Dragons 3D (also known as Dragons: Real Myths and Unreal Creatures - 2D/3D) is a 2013 short 3D film for IMAX and Giant Screen Theaters. The movie was directed and written by Marc Fafard, and stars Max von Sydow as a dream therapist trying to help a young woman who has frequent nightmares about dragons. Dragons 3D is filmed in a docu-fictional approach and utilizes computer-generated imagery to explore the legends and science surrounding dragons from countries such as China, Japan, Mesopotamia, and the United Kingdom.

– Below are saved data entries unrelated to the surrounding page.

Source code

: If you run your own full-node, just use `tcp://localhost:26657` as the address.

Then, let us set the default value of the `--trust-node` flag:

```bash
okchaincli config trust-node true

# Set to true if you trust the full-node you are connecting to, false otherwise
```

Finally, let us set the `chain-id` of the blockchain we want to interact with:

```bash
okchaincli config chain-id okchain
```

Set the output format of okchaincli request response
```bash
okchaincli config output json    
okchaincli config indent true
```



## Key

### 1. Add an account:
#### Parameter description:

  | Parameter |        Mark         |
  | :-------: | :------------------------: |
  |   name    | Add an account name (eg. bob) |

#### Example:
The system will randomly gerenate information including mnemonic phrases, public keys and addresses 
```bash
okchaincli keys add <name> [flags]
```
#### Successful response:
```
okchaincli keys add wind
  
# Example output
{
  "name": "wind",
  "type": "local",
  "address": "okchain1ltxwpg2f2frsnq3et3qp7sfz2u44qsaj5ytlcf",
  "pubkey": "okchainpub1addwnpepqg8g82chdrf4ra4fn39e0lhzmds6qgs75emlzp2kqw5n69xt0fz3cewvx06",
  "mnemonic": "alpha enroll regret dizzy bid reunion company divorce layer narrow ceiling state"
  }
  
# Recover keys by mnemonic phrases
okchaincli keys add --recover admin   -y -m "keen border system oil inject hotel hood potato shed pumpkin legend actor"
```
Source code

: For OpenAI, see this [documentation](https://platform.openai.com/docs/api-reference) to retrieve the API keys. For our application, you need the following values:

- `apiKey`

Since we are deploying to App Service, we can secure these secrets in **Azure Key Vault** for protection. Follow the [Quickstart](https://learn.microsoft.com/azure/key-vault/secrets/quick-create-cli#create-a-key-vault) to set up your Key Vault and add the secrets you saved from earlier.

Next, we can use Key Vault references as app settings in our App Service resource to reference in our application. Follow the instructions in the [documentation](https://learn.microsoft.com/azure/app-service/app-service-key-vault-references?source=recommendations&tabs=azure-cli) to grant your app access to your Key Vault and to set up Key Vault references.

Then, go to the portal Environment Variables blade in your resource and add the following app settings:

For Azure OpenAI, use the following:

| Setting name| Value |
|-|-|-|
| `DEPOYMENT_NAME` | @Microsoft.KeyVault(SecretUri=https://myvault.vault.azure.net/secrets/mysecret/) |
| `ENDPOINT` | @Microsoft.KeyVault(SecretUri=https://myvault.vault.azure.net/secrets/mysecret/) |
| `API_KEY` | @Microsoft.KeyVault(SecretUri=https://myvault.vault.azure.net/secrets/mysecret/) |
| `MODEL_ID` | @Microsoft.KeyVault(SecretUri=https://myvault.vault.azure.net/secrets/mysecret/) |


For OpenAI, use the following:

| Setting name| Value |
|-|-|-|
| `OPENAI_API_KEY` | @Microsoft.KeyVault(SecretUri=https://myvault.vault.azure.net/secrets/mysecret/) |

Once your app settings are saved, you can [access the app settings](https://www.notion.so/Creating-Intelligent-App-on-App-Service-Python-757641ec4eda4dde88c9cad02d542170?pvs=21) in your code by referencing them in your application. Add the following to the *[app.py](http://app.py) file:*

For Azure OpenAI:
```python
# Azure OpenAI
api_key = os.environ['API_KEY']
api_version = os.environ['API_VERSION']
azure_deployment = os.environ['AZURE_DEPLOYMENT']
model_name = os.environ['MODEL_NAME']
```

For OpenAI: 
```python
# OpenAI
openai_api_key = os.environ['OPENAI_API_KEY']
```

Of the film, Leboeuf commented that she found the cultural differences between the various depictions of dragons interesting, especially as she saw that many anthropologists didn't have a fully satisfactory answer as to their ongoing popularity in modern-day society. Max von Sydow echoed these statements and added that he had been interested in dragons and mythology since childhood, as he learned about various different folklores from his father, who worked as an ethnologist.

== Synopsis ==

Skye Ingram (Laurence Leboeuf) has had frequent nightmares about dragons, to the point where it's interfering with her daily life. Because of this, she decides to seek help from Dr. Alistair Conis (Max von Sydow), an eccentric dream therapist and expert on dragons. As the pair works together to uncover what is triggering Skye's distress, they recount the various stories about dragons and their connections to various facets of human and natural society, such as history, literature, national identity, and art. Their work is eventually discovered by Dr. Vulnet Grazinar (Serge Houde), Dr. Conis' nemesis.

== Cast ==

- Max von Sydow as Dr. Alistair Conis
- Laurence Leboeuf as Skye Ingram
- Serge Houde as Dr. Vulnet Grazinar

== Reception ==

La Presse gave Dragons 3D three stars, praising it for its visual aspects while commenting that the film did not work as well on the narrative level, while stating that it was overall a good film with "several spectacular sequences". The Metro News gave an overall favorable review, stating that it would be a good film for younger viewers.

In contrast, The Davis Clipper gave it one and a half stars, also praising the movie's visuals while criticizing the film for not making more of an effort to tie in the dragons' mythology into their historical context or provide an analysis or sociological framework.